Benim de bazılarına katıldığım TRT’nin 1980’lerdeki siyasal
programlarını hatırlıyorum. Her parti liderinin karşısına
Tercüman’dan Cumhuriyet’ine kadar basın yelpazesini bir uçtan
öbürüne temsil eden gazeteciler oturur, istedikleri gibi soru
sorarlardı.
Yineliyorum.
O tarihlerde de liderler kendine tabi gazeteci, gazete ve patron
peşindeydiler. Bu bakımdan elbette başarı kazandıkları da oldu.
Ama doğrusunu isterseniz, bugünkü kadar hazin manzaralarla
karşılaştığımı anımsamıyorum.
Medyanın bu hallerinin kimseye yararı olmaz. Ne gazeteciye, ne
patrona, ne iktidar sahibine...
Herkes kendi işine bakar ve işini daha iyi yapmaya çalışırsa,
bundan hepimiz karlı çıkarız.
Gergerlioğlu ve Başbakan...
Aşağıda Cengiz Çandar’ın pazar günkü Radikal’de çıkan yazısından
kısa bir alıntı yer alıyor.
* * *
Ömer Faruk Gergerlioğlu ve bir grup İslami aydın ve kalem,
www.sessizkalmamakgerek.com adlı bir internet sitesinde anlamlı bir
imza kampanyasına önayak oldular. İmza kampanyası için öngörülen
metin basit ve sadeydi:
“Gazetecilik mesleğini ifa etmekten öte bir ‘suçları’ bulunmayan ve
ülkemizde bulunduğu ölçüde ifade özgürlüğü sınırları çerçevesinde
yazıp-konuşmaya devam eden, Sayın Cengiz Çandar, Hasan Cemal, Ali
Bayramoğlu’yla ilgili olarak başlatılan, 28 Şubat döneminin
andıçlarından farklı bir mahiyet arzetmeyen kampanyaları şiddetle
kınıyoruz. Kamuoyunu ve yetkilileri bu nevi üreten kişi ve
kuruluşlara karşı tavır almaya davet ediyoruz.”

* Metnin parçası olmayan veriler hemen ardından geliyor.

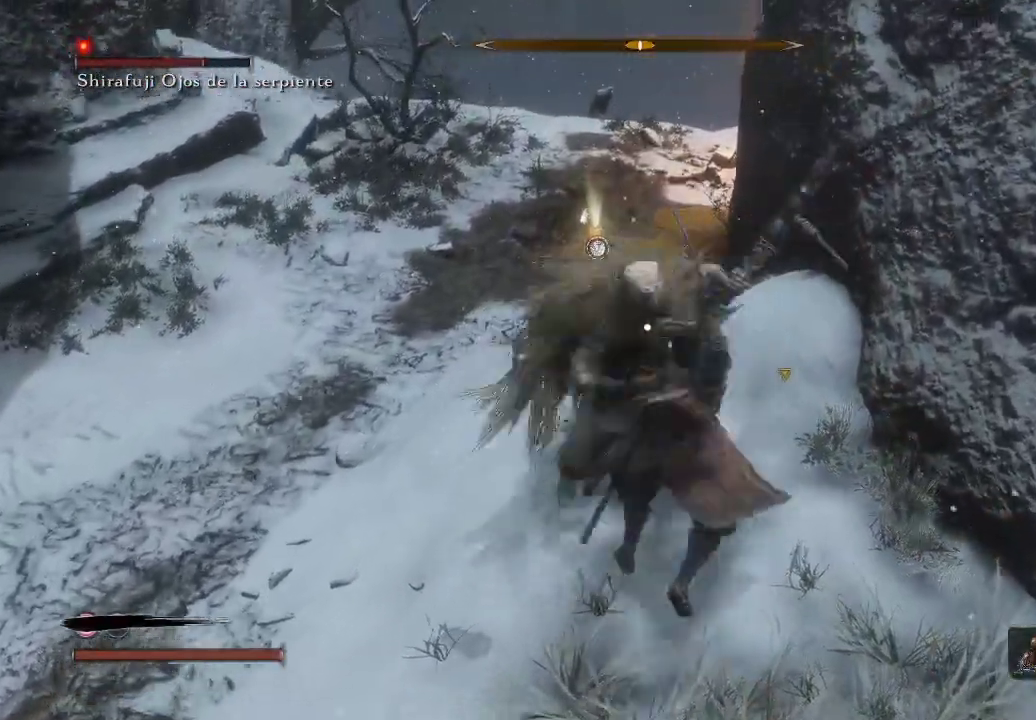
{"buttons": [], "left_stick": "down-left", "right_stick": "center", "events": [[50, "R1", "down"], [183, "R1", "up"], [350, "left_stick", "down-left"]]}
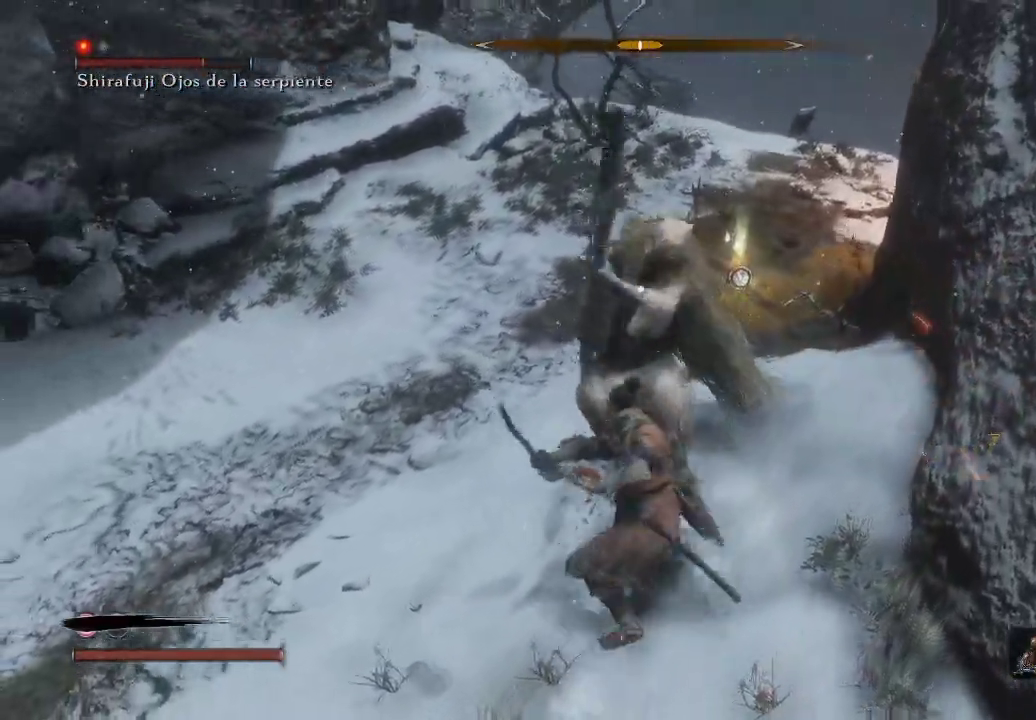
{"buttons": ["L1"], "left_stick": "down-left", "right_stick": "center", "events": [[350, "L1", "down"]]}
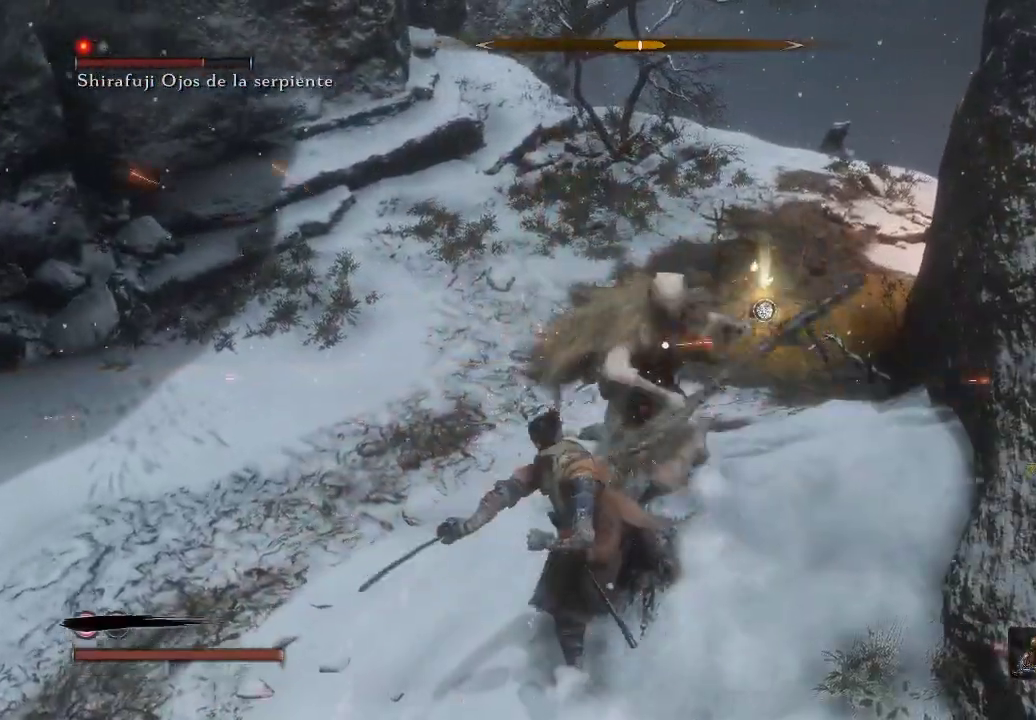
{"buttons": [], "left_stick": "up-left", "right_stick": "center", "events": [[100, "L1", "up"], [417, "left_stick", "up-left"]]}
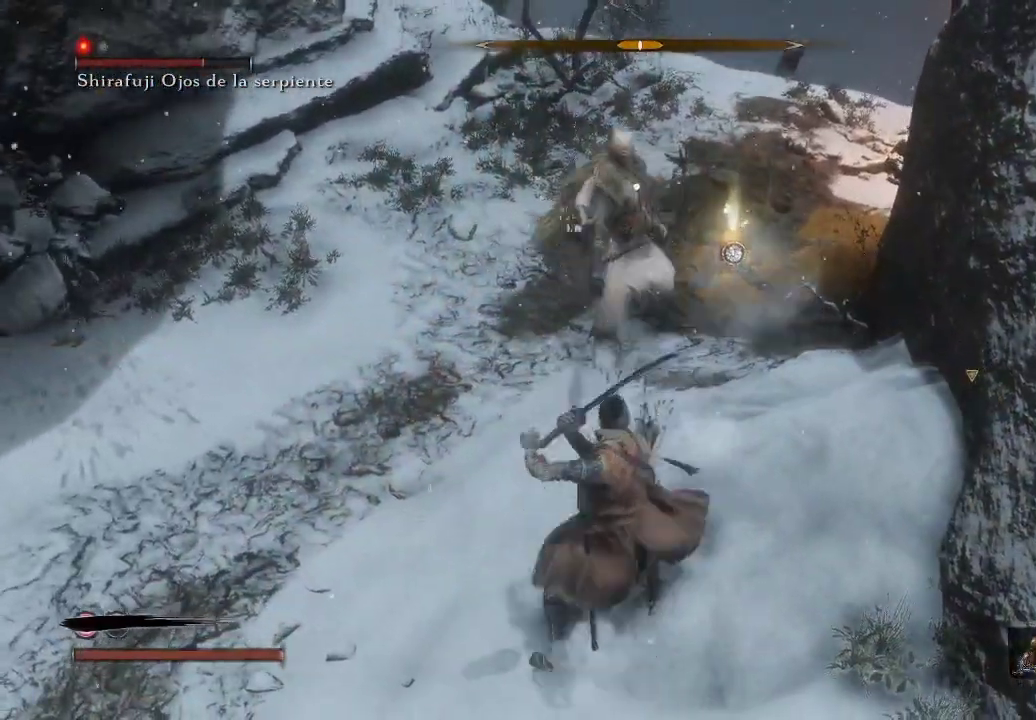
{"buttons": ["L1"], "left_stick": "up-left", "right_stick": "center", "events": [[300, "L1", "down"]]}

İlk imza, Ömer Faruk Gergerlioğlu’na aitti. Ne var ki, bu iki
haftalık süreçte Ömer Faruk Gergerlioğlu medyadaki işini
kaybetti.
Şimdi, medyanın cibilliyetini merak ediyorum; insan hakları
mücahidi Ömer Faruk Gergerlioğlu koca Türkiye medyasında
yazabileceği bir mekan bulabilecek mi?
Ve, merak ediyorum; tıpkı eski Roma Konsüllerinin bir parmak
hareketiyle gladyatörlerin kaderini belirlemesi gibi, “bir parmak
hareketiyle” gazetelerin, televizyonların başına hesapta olmayan
kişileri geçiriveren, eski mazlum Başbakan Tayyip Erdoğan, en az
kendisi kadar dindar, eski Mazlum-Der Başkanı Ömer Faruk
Gergerlioğlu’nun medyadan yok edilmesine göz yumacak mı?